Written exercise
Please copy the listing below, changing each "common name" to "vernacular name" and keeping every other line the same.

Dataset records

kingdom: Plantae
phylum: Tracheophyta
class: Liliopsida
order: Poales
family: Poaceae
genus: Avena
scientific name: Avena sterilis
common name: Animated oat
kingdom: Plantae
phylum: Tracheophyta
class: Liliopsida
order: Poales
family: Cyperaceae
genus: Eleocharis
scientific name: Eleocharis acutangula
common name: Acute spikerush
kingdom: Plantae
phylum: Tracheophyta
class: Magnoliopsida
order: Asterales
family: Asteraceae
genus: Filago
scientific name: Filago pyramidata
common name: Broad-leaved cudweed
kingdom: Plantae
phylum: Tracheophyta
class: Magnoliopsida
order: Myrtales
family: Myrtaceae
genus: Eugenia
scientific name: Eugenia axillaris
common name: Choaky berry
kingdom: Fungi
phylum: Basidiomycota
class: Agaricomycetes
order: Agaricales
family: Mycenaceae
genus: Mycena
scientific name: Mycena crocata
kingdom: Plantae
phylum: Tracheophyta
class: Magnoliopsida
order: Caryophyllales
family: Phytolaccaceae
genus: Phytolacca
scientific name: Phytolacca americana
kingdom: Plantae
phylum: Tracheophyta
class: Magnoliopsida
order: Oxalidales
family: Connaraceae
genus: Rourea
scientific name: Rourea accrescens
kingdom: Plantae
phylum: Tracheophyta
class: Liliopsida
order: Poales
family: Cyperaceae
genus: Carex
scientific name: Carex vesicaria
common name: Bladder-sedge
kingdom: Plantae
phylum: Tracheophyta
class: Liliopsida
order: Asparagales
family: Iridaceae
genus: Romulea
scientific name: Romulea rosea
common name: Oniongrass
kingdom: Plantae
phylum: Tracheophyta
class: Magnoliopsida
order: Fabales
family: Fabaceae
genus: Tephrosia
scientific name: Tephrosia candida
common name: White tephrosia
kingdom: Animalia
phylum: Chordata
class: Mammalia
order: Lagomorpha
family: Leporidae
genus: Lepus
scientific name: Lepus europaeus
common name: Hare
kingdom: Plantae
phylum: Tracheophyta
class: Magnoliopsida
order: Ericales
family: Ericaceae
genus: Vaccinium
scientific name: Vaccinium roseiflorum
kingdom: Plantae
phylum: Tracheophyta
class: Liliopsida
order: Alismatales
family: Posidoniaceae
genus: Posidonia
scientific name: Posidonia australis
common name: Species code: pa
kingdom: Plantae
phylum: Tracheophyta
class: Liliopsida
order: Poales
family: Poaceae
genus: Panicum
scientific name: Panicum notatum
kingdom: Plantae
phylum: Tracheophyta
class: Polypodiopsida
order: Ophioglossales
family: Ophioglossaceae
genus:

Response
kingdom: Plantae
phylum: Tracheophyta
class: Liliopsida
order: Poales
family: Poaceae
genus: Avena
scientific name: Avena sterilis
vernacular name: Animated oat
kingdom: Plantae
phylum: Tracheophyta
class: Liliopsida
order: Poales
family: Cyperaceae
genus: Eleocharis
scientific name: Eleocharis acutangula
vernacular name: Acute spikerush
kingdom: Plantae
phylum: Tracheophyta
class: Magnoliopsida
order: Asterales
family: Asteraceae
genus: Filago
scientific name: Filago pyramidata
vernacular name: Broad-leaved cudweed
kingdom: Plantae
phylum: Tracheophyta
class: Magnoliopsida
order: Myrtales
family: Myrtaceae
genus: Eugenia
scientific name: Eugenia axillaris
vernacular name: Choaky berry
kingdom: Fungi
phylum: Basidiomycota
class: Agaricomycetes
order: Agaricales
family: Mycenaceae
genus: Mycena
scientific name: Mycena crocata
kingdom: Plantae
phylum: Tracheophyta
class: Magnoliopsida
order: Caryophyllales
family: Phytolaccaceae
genus: Phytolacca
scientific name: Phytolacca americana
kingdom: Plantae
phylum: Tracheophyta
class: Magnoliopsida
order: Oxalidales
family: Connaraceae
genus: Rourea
scientific name: Rourea accrescens
kingdom: Plantae
phylum: Tracheophyta
class: Liliopsida
order: Poales
family: Cyperaceae
genus: Carex
scientific name: Carex vesicaria
vernacular name: Bladder-sedge
kingdom: Plantae
phylum: Tracheophyta
class: Liliopsida
order: Asparagales
family: Iridaceae
genus: Romulea
scientific name: Romulea rosea
vernacular name: Oniongrass
kingdom: Plantae
phylum: Tracheophyta
class: Magnoliopsida
order: Fabales
family: Fabaceae
genus: Tephrosia
scientific name: Tephrosia candida
vernacular name: White tephrosia
kingdom: Animalia
phylum: Chordata
class: Mammalia
order: Lagomorpha
family: Leporidae
genus: Lepus
scientific name: Lepus europaeus
vernacular name: Hare
kingdom: Plantae
phylum: Tracheophyta
class: Magnoliopsida
order: Ericales
family: Ericaceae
genus: Vaccinium
scientific name: Vaccinium roseiflorum
kingdom: Plantae
phylum: Tracheophyta
class: Liliopsida
order: Alismatales
family: Posidoniaceae
genus: Posidonia
scientific name: Posidonia australis
vernacular name: Species code: pa
kingdom: Plantae
phylum: Tracheophyta
class: Liliopsida
order: Poales
family: Poaceae
genus: Panicum
scientific name: Panicum notatum
kingdom: Plantae
phylum: Tracheophyta
class: Polypodiopsida
order: Ophioglossales
family: Ophioglossaceae
genus:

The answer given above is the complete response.